**Brief**
The listing below is to be output in its exact form.

/---

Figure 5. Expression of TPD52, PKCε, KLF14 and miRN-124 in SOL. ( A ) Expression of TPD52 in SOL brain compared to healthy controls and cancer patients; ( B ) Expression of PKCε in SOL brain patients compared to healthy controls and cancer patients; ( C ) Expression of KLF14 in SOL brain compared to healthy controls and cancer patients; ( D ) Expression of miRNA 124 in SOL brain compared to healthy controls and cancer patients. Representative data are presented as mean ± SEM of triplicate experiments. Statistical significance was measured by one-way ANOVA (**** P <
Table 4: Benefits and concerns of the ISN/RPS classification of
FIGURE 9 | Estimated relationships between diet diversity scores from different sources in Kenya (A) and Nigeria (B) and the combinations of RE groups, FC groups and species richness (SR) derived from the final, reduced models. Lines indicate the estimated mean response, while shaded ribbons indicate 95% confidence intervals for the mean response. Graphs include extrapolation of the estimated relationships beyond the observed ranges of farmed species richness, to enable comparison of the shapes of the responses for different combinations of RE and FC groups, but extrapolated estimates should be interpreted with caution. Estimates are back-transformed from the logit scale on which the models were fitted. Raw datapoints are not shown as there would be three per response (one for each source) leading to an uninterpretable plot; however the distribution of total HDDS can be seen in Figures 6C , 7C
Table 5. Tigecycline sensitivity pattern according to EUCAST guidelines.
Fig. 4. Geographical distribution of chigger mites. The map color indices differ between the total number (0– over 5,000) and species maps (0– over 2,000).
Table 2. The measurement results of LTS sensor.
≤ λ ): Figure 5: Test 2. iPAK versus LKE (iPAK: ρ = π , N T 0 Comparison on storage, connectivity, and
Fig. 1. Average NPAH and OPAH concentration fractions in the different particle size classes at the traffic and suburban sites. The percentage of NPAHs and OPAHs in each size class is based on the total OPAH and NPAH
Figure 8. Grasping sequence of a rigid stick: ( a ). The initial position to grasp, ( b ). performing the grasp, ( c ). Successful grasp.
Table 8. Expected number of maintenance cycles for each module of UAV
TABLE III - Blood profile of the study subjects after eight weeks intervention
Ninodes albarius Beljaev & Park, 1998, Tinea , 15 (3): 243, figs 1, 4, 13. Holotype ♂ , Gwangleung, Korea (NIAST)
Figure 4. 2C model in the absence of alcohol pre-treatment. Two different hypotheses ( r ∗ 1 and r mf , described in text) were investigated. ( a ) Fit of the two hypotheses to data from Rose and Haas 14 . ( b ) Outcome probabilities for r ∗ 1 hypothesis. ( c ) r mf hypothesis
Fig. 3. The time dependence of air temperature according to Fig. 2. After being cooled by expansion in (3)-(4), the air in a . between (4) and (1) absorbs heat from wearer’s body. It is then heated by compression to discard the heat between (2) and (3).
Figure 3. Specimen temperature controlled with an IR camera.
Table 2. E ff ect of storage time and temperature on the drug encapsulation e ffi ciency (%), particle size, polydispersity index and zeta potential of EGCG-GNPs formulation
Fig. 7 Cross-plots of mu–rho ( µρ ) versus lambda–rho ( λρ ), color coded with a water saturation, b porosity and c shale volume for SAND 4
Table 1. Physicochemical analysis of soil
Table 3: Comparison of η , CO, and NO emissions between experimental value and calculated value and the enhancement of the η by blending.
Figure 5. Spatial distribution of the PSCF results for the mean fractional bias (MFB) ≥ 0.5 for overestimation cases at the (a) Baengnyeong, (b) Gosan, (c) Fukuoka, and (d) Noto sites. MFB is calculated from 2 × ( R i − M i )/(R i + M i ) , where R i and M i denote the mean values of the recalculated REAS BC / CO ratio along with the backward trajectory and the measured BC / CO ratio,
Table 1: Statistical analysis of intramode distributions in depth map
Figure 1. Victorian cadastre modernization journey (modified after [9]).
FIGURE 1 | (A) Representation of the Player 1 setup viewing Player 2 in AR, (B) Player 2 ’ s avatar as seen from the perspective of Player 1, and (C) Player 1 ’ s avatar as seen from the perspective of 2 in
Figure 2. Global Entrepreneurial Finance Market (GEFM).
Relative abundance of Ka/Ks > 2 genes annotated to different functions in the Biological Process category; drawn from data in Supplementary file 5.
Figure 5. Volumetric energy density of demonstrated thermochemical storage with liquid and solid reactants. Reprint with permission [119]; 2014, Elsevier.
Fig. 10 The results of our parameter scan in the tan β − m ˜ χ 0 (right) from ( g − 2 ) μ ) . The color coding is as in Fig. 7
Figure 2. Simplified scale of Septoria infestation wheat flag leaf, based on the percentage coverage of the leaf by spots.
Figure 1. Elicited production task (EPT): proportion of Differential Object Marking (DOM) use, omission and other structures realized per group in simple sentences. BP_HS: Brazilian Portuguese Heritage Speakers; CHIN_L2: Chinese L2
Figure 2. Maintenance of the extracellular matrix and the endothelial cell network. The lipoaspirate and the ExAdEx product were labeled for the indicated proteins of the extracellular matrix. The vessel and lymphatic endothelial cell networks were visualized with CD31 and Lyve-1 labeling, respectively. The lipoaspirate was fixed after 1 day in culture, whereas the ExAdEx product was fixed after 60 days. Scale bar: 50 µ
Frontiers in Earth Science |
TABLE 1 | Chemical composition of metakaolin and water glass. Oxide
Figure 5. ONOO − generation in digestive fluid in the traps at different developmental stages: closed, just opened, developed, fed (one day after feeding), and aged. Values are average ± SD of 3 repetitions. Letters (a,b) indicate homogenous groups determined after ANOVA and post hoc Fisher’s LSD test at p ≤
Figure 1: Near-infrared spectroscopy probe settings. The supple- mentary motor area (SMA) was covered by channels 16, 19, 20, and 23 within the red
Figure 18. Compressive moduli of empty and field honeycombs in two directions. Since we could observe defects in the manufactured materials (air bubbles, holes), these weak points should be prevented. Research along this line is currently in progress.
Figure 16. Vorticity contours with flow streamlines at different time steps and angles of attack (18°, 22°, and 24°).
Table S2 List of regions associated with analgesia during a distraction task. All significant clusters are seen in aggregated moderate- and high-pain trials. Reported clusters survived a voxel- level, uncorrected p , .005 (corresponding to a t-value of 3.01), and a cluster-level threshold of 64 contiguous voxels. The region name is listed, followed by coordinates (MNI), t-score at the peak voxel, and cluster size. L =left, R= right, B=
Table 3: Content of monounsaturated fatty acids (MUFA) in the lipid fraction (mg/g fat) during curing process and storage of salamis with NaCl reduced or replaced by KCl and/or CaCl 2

\---

**Result**
Figure 5. Expression of TPD52, PKCε, KLF14 and miRN-124 in SOL. ( A ) Expression of TPD52 in SOL brain compared to healthy controls and cancer patients; ( B ) Expression of PKCε in SOL brain patients compared to healthy controls and cancer patients; ( C ) Expression of KLF14 in SOL brain compared to healthy controls and cancer patients; ( D ) Expression of miRNA 124 in SOL brain compared to healthy controls and cancer patients. Representative data are presented as mean ± SEM of triplicate experiments. Statistical significance was measured by one-way ANOVA (**** P <
Table 4: Benefits and concerns of the ISN/RPS classification of
FIGURE 9 | Estimated relationships between diet diversity scores from different sources in Kenya (A) and Nigeria (B) and the combinations of RE groups, FC groups and species richness (SR) derived from the final, reduced models. Lines indicate the estimated mean response, while shaded ribbons indicate 95% confidence intervals for the mean response. Graphs include extrapolation of the estimated relationships beyond the observed ranges of farmed species richness, to enable comparison of the shapes of the responses for different combinations of RE and FC groups, but extrapolated estimates should be interpreted with caution. Estimates are back-transformed from the logit scale on which the models were fitted. Raw datapoints are not shown as there would be three per response (one for each source) leading to an uninterpretable plot; however the distribution of total HDDS can be seen in Figures 6C , 7C
Table 5. Tigecycline sensitivity pattern according to EUCAST guidelines.
Fig. 4. Geographical distribution of chigger mites. The map color indices differ between the total number (0– over 5,000) and species maps (0– over 2,000).
Table 2. The measurement results of LTS sensor.
≤ λ ): Figure 5: Test 2. iPAK versus LKE (iPAK: ρ = π , N T 0 Comparison on storage, connectivity, and
Fig. 1. Average NPAH and OPAH concentration fractions in the different particle size classes at the traffic and suburban sites. The percentage of NPAHs and OPAHs in each size class is based on the total OPAH and NPAH
Figure 8. Grasping sequence of a rigid stick: ( a ). The initial position to grasp, ( b ). performing the grasp, ( c ). Successful grasp.
Table 8. Expected number of maintenance cycles for each module of UAV
TABLE III - Blood profile of the study subjects after eight weeks intervention
Ninodes albarius Beljaev & Park, 1998, Tinea , 15 (3): 243, figs 1, 4, 13. Holotype ♂ , Gwangleung, Korea (NIAST)
Figure 4. 2C model in the absence of alcohol pre-treatment. Two different hypotheses ( r ∗ 1 and r mf , described in text) were investigated. ( a ) Fit of the two hypotheses to data from Rose and Haas 14 . ( b ) Outcome probabilities for r ∗ 1 hypothesis. ( c ) r mf hypothesis
Fig. 3. The time dependence of air temperature according to Fig. 2. After being cooled by expansion in (3)-(4), the air in a . between (4) and (1) absorbs heat from wearer’s body. It is then heated by compression to discard the heat between (2) and (3).
Figure 3. Specimen temperature controlled with an IR camera.
Table 2. E ff ect of storage time and temperature on the drug encapsulation e ffi ciency (%), particle size, polydispersity index and zeta potential of EGCG-GNPs formulation
Fig. 7 Cross-plots of mu–rho ( µρ ) versus lambda–rho ( λρ ), color coded with a water saturation, b porosity and c shale volume for SAND 4
Table 1. Physicochemical analysis of soil
Table 3: Comparison of η , CO, and NO emissions between experimental value and calculated value and the enhancement of the η by blending.
Figure 5. Spatial distribution of the PSCF results for the mean fractional bias (MFB) ≥ 0.5 for overestimation cases at the (a) Baengnyeong, (b) Gosan, (c) Fukuoka, and (d) Noto sites. MFB is calculated from 2 × ( R i − M i )/(R i + M i ) , where R i and M i denote the mean values of the recalculated REAS BC / CO ratio along with the backward trajectory and the measured BC / CO ratio,
Table 1: Statistical analysis of intramode distributions in depth map
Figure 1. Victorian cadastre modernization journey (modified after [9]).
FIGURE 1 | (A) Representation of the Player 1 setup viewing Player 2 in AR, (B) Player 2 ’ s avatar as seen from the perspective of Player 1, and (C) Player 1 ’ s avatar as seen from the perspective of 2 in
Figure 2. Global Entrepreneurial Finance Market (GEFM).
Relative abundance of Ka/Ks > 2 genes annotated to different functions in the Biological Process category; drawn from data in Supplementary file 5.
Figure 5. Volumetric energy density of demonstrated thermochemical storage with liquid and solid reactants. Reprint with permission [119]; 2014, Elsevier.
Fig. 10 The results of our parameter scan in the tan β − m ˜ χ 0 (right) from ( g − 2 ) μ ) . The color coding is as in Fig. 7
Figure 2. Simplified scale of Septoria infestation wheat flag leaf, based on the percentage coverage of the leaf by spots.
Figure 1. Elicited production task (EPT): proportion of Differential Object Marking (DOM) use, omission and other structures realized per group in simple sentences. BP_HS: Brazilian Portuguese Heritage Speakers; CHIN_L2: Chinese L2
Figure 2. Maintenance of the extracellular matrix and the endothelial cell network. The lipoaspirate and the ExAdEx product were labeled for the indicated proteins of the extracellular matrix. The vessel and lymphatic endothelial cell networks were visualized with CD31 and Lyve-1 labeling, respectively. The lipoaspirate was fixed after 1 day in culture, whereas the ExAdEx product was fixed after 60 days. Scale bar: 50 µ
Frontiers in Earth Science |
TABLE 1 | Chemical composition of metakaolin and water glass. Oxide
Figure 5. ONOO − generation in digestive fluid in the traps at different developmental stages: closed, just opened, developed, fed (one day after feeding), and aged. Values are average ± SD of 3 repetitions. Letters (a,b) indicate homogenous groups determined after ANOVA and post hoc Fisher’s LSD test at p ≤
Figure 1: Near-infrared spectroscopy probe settings. The supple- mentary motor area (SMA) was covered by channels 16, 19, 20, and 23 within the red
Figure 18. Compressive moduli of empty and field honeycombs in two directions. Since we could observe defects in the manufactured materials (air bubbles, holes), these weak points should be prevented. Research along this line is currently in progress.
Figure 16. Vorticity contours with flow streamlines at different time steps and angles of attack (18°, 22°, and 24°).
Table S2 List of regions associated with analgesia during a distraction task. All significant clusters are seen in aggregated moderate- and high-pain trials. Reported clusters survived a voxel- level, uncorrected p , .005 (corresponding to a t-value of 3.01), and a cluster-level threshold of 64 contiguous voxels. The region name is listed, followed by coordinates (MNI), t-score at the peak voxel, and cluster size. L =left, R= right, B=
Table 3: Content of monounsaturated fatty acids (MUFA) in the lipid fraction (mg/g fat) during curing process and storage of salamis with NaCl reduced or replaced by KCl and/or CaCl 2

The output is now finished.